==== BACAAN YANG DISEDIAKAN ====
Mendidik dengan Hati: Antara Empati, Etika, dan Humanisme dalam Pendidikan

  • Bagikan

Oleh: Dr. Muhammad Iqbal, S.H., M.Psi.,M.H.

 Dosen Fakultas Hukum Universitas Muslim Indonesia Makassar

Dunia pendidikan telah mengalami perubahan besar sebagai akibat dari era digitalisasi. Teknologi sebagai alat bantu, akses informasi tanpa batas, dan ruang belajar yang tak lagi terbatas oleh dinding kelas semuanya telah mengubah dunia pendidikan.

Namun, ada paradoks yang mengkhawatirkan di balik kemajuan ini, yaitu pendidikan yang semakin kehilangan sentuhan kemanusiaan. Di tengah semua kemudahan digital, proses pendidikan justru menjadi lebih mekanis, teknokratis, dan tidak empati.

Banyak orang tua dan pendidik terjebak dalam rutinitas sistem, menjadikan siswa sekadar objek untuk mencapai tujuan dan nilai. Tidak ada diskusi yang terjadi, aturan tidak dipahami, dan prestasi diukur dengan angka. Pendidikan berubah menjadi proses mekanis tanpa mempertimbangkan emosi dan kebutuhan batin anak didik.

Dengan melihat fenomena ini, kita harus berpikir secara mendalam tentang apakah kita benar-benar mengajar atau hanya mengajar orang agar patuh pada sistem.

Pendidikan sejati seharusnya lebih dari sekadar pendidikan; itu adalah proses yang membangun empati, membentuk karakter, dan memanusiakan orang. Bapak Pendidikan Nasional Indonesia, Ki Hajar Dewantara, menekankan pentingnya pendidikan budi pekerti.

Dia mengatakan, "Dengan adanya budi pekerti, tiap-tiap manusia berdiri sebagai manusia merdeka (berpribadi), yang dapat memerintah atau menguasai diri sendiri." Dalam garis besarnya, itulah tujuan dan tujuan pendidikan karena inilah manusia beradab. Pendidikan yang berorientasi pada empati dan etika menuntut partisipasi penuh dalam proses pembelajaran.
==== KUTIPAN CATATAN ====
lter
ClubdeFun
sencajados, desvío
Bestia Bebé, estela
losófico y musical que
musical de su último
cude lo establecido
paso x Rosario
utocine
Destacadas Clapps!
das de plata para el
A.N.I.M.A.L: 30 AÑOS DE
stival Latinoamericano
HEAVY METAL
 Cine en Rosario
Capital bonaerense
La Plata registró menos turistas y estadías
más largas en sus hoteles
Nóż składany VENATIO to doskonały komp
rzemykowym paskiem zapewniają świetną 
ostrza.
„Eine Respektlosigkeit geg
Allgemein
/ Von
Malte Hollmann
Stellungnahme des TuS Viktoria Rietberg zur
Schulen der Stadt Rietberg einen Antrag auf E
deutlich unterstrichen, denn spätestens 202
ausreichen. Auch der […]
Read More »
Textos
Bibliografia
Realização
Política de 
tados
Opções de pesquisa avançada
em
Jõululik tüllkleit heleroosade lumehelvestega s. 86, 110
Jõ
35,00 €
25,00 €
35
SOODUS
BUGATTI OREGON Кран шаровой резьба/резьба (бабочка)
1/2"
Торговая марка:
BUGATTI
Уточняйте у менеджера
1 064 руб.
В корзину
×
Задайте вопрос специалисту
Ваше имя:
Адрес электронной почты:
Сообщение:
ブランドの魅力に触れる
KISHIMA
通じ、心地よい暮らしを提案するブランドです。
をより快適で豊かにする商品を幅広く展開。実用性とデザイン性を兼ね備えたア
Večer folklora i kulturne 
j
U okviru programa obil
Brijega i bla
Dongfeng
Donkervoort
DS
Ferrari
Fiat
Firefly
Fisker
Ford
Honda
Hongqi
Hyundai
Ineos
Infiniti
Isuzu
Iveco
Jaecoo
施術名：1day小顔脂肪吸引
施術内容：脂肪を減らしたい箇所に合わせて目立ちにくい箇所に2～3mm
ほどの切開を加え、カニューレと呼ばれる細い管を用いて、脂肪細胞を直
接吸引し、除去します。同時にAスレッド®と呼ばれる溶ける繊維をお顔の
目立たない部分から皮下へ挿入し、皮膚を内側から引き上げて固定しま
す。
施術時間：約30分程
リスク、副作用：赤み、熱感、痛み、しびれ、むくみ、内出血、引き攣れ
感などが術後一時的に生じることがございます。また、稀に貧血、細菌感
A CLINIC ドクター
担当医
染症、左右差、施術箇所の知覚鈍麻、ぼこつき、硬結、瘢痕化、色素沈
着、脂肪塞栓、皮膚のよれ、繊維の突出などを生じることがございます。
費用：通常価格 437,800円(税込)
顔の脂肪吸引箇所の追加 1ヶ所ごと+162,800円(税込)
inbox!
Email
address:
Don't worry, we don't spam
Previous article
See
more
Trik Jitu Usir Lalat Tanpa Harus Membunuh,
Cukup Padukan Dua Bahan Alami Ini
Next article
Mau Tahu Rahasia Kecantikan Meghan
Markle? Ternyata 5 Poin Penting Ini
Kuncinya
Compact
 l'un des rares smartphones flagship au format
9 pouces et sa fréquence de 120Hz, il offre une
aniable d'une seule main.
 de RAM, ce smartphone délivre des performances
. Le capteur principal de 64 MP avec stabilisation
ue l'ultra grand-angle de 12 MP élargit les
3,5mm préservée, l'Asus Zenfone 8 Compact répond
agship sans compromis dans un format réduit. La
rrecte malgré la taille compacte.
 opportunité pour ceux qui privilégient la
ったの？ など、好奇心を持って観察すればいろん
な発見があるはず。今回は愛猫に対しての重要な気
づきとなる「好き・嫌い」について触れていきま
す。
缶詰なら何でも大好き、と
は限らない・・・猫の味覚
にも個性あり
====
_TUGAS YANG DIKERJAKAN_.
A. Menurut teks tentang mendidik dengan hati, hal-hal apa saja yang telah mengubah dunia pendidikan di era digitalisasi? Sebutkan semuanya.
B. Jawablah pertanyaan berikut berdasarkan teks tentang mendidik dengan hati.
(i) Di fakultas dan universitas mana penulis menjadi dosen?
(ii) Siapa yang disebut sebagai Bapak Pendidikan Nasional Indonesia?
(iii) Dengan apa prestasi diukur dalam pendidikan yang digambarkan menjadi mekanis?
C. Teruskan teks tentang mendidik dengan hati mulai dari kalimat sesudah kalimat terakhirnya.

_JAWABAN TUGAS_.
A.
- Teknologi sebagai alat bantu
- Akses informasi tanpa batas
- Ruang belajar yang tak lagi terbatas oleh dinding kelas

B.
(i) Fakultas Hukum Universitas Muslim Indonesia Makassar.
(ii) Ki Hajar Dewantara.
(iii) Dengan angka.

C.
"Anak-anak hidup dan tumbuh sesuai kodratnya sendiri. Pendidik hanya dapat merawat dan menuntun tumbuhnya kodrat itu", kata Ki Hajar Dewantara. Pernyataan ini menekankan bahwa pendidik berfungsi sebagai pembimbing yang memahami dan menghargai sifat unik setiap siswa daripada sebagai pengendali yang memaksakan pilihan mereka.

Dalam situasi seperti ini, manusia harus menjadi inti dari pendidikan, yang harus menggabungkan prinsip-prinsip humanisme. Sistem pendidikan yang mendukung kodrat alam anak-anak agar mereka dapat mengembangkan hidup lahir dan batin menurut kodratnya sendiri-sendiri dikenal sebagai "Among System" oleh Ki Hajar Dewantara. Sistem ini menekankan bahwa siswa harus memiliki kebebasan dan tanggung jawab selama proses belajar, dan bahwa pendidik berfungsi sebagai penasihat dan bukan pemaksaan.

Namun, dalam praktiknya, pendidikan seringkali diberikan dengan cara yang mekanis dan mengabaikan aspek emosional dan moral. Hal ini dapat menyebabkan peserta didik merasa terasing dan kehilangan makna dalam proses belajar. Oleh karena itu, pendidik harus mengambil pendekatan yang humanis, memahami kebutuhan individu, dan membangun hubungan yang signifikan dengan siswa mereka.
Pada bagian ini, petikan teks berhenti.